Beyond design, Johnson introduces the innovative idea of creating non-linear PowerPoint quizzes, which can serve as interactive classroom activities beyond simple lectures. This involves constructing slides such as a title, questions, responses, and conclusions, then duplicating response slides for each question while maintaining answer logic via hyperlinks. Using Slide Sorter View facilitates rearranging slides into the desired order and embedding hyperlinks for answer choices to control navigation dynamically during a presentation.
For interactive quizzes, hyperlinks are assigned to answer options, guiding students to feedback slides based on correctness. Correct responses lead to positive feedback or progression, while incorrect answers redirect to prompts encouraging retries. Action buttons further enhance interactivity by allowing students to navigate back to questions or proceed to subsequent ones, making the quiz feel more like an engaging game.

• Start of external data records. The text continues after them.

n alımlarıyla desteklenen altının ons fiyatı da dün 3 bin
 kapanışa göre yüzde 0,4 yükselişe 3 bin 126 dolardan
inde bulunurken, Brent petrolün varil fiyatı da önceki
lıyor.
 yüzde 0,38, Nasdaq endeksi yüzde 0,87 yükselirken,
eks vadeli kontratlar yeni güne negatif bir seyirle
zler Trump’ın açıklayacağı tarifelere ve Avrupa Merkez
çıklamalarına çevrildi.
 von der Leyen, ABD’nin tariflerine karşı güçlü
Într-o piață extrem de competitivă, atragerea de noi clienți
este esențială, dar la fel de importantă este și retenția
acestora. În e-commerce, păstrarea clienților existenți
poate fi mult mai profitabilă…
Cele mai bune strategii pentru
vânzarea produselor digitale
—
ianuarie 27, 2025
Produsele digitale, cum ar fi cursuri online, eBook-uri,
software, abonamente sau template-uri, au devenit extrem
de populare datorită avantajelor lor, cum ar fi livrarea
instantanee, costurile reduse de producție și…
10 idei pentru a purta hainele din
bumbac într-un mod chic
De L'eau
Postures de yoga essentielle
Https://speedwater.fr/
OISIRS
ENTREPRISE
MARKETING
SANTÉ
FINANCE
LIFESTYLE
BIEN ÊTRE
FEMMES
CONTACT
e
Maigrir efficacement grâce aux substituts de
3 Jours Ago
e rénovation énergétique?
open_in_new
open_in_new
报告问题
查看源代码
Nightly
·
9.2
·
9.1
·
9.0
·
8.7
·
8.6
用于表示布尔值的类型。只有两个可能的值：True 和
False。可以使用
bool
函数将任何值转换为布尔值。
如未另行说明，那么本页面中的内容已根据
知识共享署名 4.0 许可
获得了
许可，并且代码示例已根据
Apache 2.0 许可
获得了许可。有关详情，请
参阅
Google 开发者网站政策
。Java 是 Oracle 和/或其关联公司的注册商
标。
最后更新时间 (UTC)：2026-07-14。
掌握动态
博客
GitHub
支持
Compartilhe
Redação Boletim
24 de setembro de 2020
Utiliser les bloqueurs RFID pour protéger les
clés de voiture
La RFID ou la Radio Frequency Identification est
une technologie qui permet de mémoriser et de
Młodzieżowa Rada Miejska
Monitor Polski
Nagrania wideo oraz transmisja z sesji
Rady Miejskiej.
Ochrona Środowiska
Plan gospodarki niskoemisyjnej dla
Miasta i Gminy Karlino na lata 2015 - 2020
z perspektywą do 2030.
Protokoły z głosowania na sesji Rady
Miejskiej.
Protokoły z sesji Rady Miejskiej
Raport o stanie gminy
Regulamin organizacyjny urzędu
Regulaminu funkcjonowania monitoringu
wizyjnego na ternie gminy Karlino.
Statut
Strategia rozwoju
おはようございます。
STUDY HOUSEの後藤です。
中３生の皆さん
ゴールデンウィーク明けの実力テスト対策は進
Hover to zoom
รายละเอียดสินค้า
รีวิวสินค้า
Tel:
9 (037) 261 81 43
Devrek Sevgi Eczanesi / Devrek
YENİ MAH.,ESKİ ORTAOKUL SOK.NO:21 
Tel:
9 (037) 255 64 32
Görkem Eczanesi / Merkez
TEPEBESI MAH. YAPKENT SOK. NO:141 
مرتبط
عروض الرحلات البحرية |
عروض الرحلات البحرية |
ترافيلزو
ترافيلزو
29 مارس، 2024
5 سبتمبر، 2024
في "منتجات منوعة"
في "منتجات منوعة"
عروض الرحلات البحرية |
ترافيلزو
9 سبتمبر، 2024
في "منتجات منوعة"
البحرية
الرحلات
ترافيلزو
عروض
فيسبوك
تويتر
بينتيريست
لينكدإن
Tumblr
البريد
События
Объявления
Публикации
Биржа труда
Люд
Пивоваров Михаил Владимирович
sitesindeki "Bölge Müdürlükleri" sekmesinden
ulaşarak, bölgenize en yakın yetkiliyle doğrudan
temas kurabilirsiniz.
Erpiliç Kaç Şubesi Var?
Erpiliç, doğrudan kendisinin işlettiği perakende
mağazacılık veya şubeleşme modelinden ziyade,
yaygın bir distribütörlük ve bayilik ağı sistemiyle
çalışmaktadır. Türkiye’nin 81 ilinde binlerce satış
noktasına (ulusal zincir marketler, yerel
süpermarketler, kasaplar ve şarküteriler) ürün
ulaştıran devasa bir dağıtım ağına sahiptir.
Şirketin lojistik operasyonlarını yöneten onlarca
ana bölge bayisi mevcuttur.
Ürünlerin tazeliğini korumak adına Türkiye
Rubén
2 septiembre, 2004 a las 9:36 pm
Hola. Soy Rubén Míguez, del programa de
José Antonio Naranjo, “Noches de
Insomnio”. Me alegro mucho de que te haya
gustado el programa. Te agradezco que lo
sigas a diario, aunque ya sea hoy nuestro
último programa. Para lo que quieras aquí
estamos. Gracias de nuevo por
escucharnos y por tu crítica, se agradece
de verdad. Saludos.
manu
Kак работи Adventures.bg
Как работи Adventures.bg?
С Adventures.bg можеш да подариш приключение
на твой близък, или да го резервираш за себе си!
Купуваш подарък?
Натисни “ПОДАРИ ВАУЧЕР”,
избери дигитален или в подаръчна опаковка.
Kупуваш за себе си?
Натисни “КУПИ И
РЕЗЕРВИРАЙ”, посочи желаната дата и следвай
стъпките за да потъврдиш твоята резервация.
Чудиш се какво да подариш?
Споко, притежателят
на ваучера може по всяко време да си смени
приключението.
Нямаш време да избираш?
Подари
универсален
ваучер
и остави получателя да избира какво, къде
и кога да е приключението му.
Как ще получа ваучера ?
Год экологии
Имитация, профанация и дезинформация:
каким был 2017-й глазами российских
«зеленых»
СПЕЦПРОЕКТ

Design principles such as contrast, repetition, alignment, and proximity—collectively known as the CRAP guidelines—are emphasized throughout. Contrast ensures that text and background colors are distinct for readability. Repetition ties the presentation together through consistent use of fonts, colors, and styles. Proper alignment and proximity establish relationships between content elements, aiding comprehension and reducing visual clutter. These principles should be systematically applied to craft a visually appealing and cohesive presentation.
The Open House activity expands these concepts into a practical task where educators create a PowerPoint introducing their classroom or grade level to parents. The project requires a minimum of 8 slides, including a title, overview with hyperlinks, content slides with bullets, graphics, transitions, animations, sounds, and a closing slide with contact info. The presentation should reflect thoughtful design, incorporating themes, action buttons for navigation, and adherence to guidelines for clarity, engagement, and professionalism. The flexibility of PowerPoint's features allows teachers to personalize content and foster better parent-teacher communication.
References
- Clark, R. C., & Mayer, R. E. (2016). e-Learning and the Science of Instruction: Proven Guidelines for Consumers and Designers of Multimedia Learning. Wiley.
- Gagné, R. M., Wager, W. W., Golas, K. C., & Keller, J. M. (2005). Principles of Instructional Design. Wadsworth Publishing.
- Heil, E. (2008). Using PowerPoint Effectively. Education World. Available at: https://www.educationworld.com
- Allen, M. (2012). Creating Nonlinear PowerPoint Presentations. Presentation Zen.
- Johnson, L. (2004). Classroom Use of Multimedia: Guidelines and Strategies. Journal of Educational Multimedia and Hypermedia, 13(2), 125-142.
- Reynolds, G. (2011). Presentation Zen: Simple Ideas on Presentation Design and Delivery. New Riders.
- Clark, R. & Mayer, R. (2018). Learning from Multimedia: Evidence-based Principles for Designing Multimedia Instruction. Cambridge University Press.
- Finkelstein, J. (2004). Constructivism and Interaction in Multimedia-Based Learning. Instructional Science, 27, 59–82.
- Roberts, J. (2017). Enhancing Presentations with Animations and Sounds. Journal of Educational Technology Development and Exchange, 10(1), 45-58.
- Schwartz, A. (2019). Designing Effective PowerPoint Presentations. Tech & Learning Magazine.